# Gandia



## church (Jul 4, 2012)

Hello
Would like some information on gandia in Spain me and my husband are thinking of moving there 
Does any one live there and recommend it?


----------



## xabiaxica (Jun 23, 2009)

church said:


> Hello
> Would like some information on gandia in Spain me and my husband are thinking of moving there
> Does any one live there and recommend it?


our satellite TV expert, sat, does....

he pops in most days


----------



## sat (Jul 20, 2008)

I live in one of the many villages surrounding Gandia.
Nice area - not so "expatty" as Javea or Denia or other places further south.
Ideal for Valencia (60ish mins on the train), and between the two airports.

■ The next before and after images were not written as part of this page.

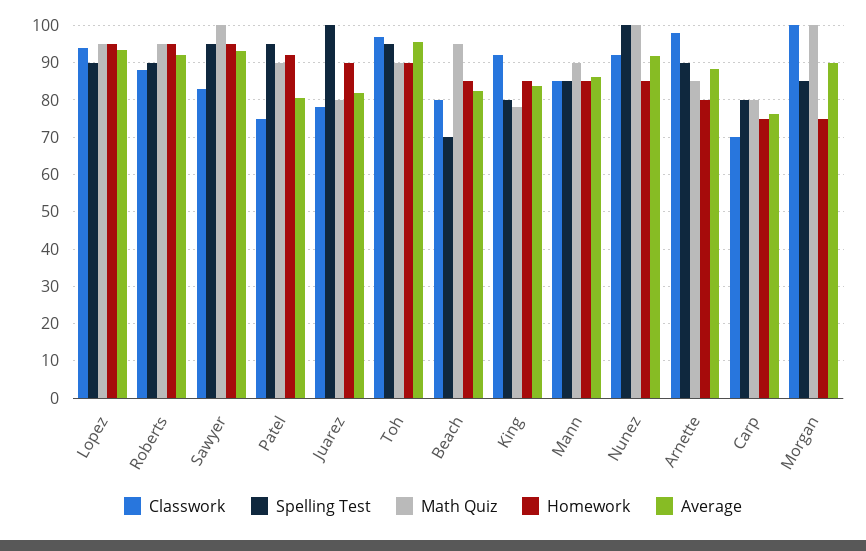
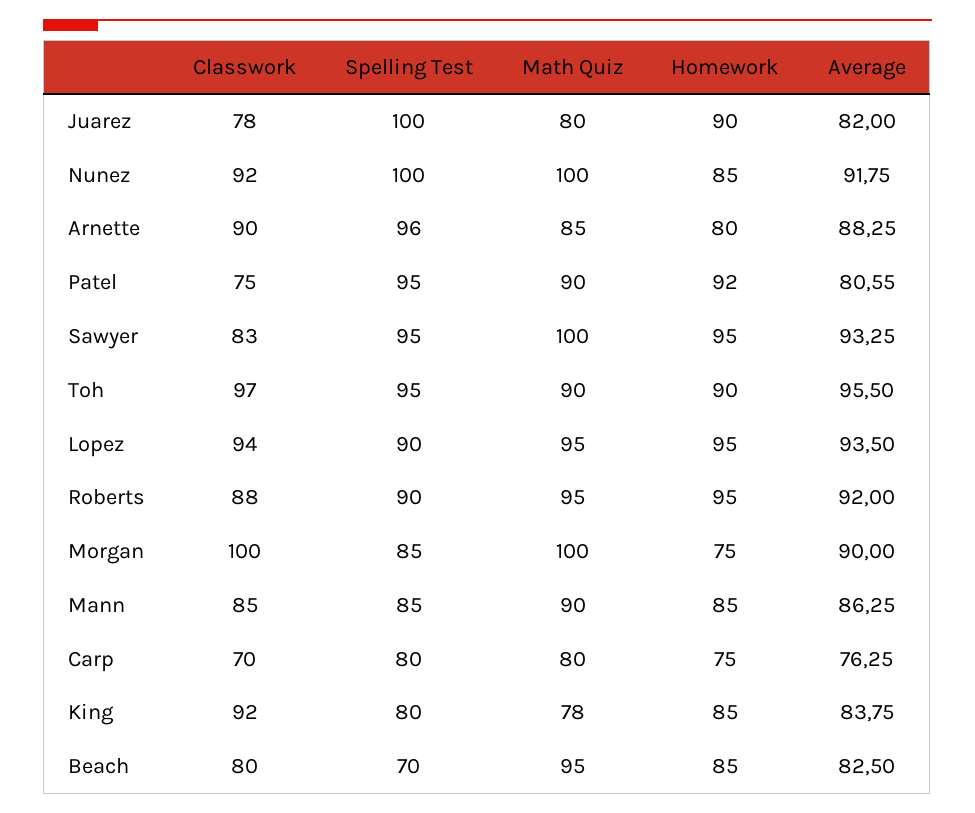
  {
    "Classwork": {
      "Lopez": 94,
      "Roberts": 88,
      "Sawyer": 83,
      "Patel": 75,
      "Juarez": 78,
      "Toh": 97,
      "Beach": 80,
      "King": 92,
      "Mann": 85,
      "Nunez": 92,
-     "Arnette": 98,
+     "Arnette": 90,
      "Carp": 70,
      "Morgan": 100
    },
    "Spelling Test": {
      "Lopez": 90,
      "Roberts": 90,
      "Sawyer": 95,
      "Patel": 95,
      "Juarez": 100,
      "Toh": 95,
      "Beach": 70,
      "King": 80,
      "Mann": 85,
      "Nunez": 100,
-     "Arnette": 90,
+     "Arnette": 96,
      "Carp": 80,
      "Morgan": 85
    },
    "Math Quiz": {
      "Lopez": 95,
      "Roberts": 95,
      "Sawyer": 100,
      "Patel": 90,
      "Juarez": 80,
      "Toh": 90,
      "Beach": 95,
      "King": 78,
      "Mann": 90,
      "Nunez": 100,
      "Arnette": 85,
      "Carp": 80,
      "Morgan": 100
    },
    "Homework": {
      "Lopez": 95,
      "Roberts": 95,
      "Sawyer": 95,
      "Patel": 92,
      "Juarez": 90,
      "Toh": 90,
      "Beach": 85,
      "King": 85,
      "Mann": 85,
      "Nunez": 85,
      "Arnette": 80,
      "Carp": 75,
      "Morgan": 75
    },
    "Average": {
      "Lopez": 93.5,
      "Roberts": 92,
      "Sawyer": 93.25,
      "Patel": 80.55,
      "Juarez": 82,
      "Toh": 95.5,
      "Beach": 82.5,
      "King": 83.75,
      "Mann": 86.25,
      "Nunez": 91.75,
      "Arnette": 88.25,
      "Carp": 76.25,
      "Morgan": 90
    }
  }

As for recommending it - it all depends on what your requirements are...


----------



## Stravinsky (Aug 12, 2007)

We overlook Gandia from our Castle on the hill 
Its a busy place for sure, a main town in the area. Lots of paseos and pedestrian areas. If you like a busy noisy life then its got a lot going for it. Theres also Gandia playa area which is a lot more holiday like. Lot of Spaniards holiday there, loads of restaurants and bars

As Sat says, depends what you want ...... you can get the best of both worlds of course by settling in one of the nearby villages


----------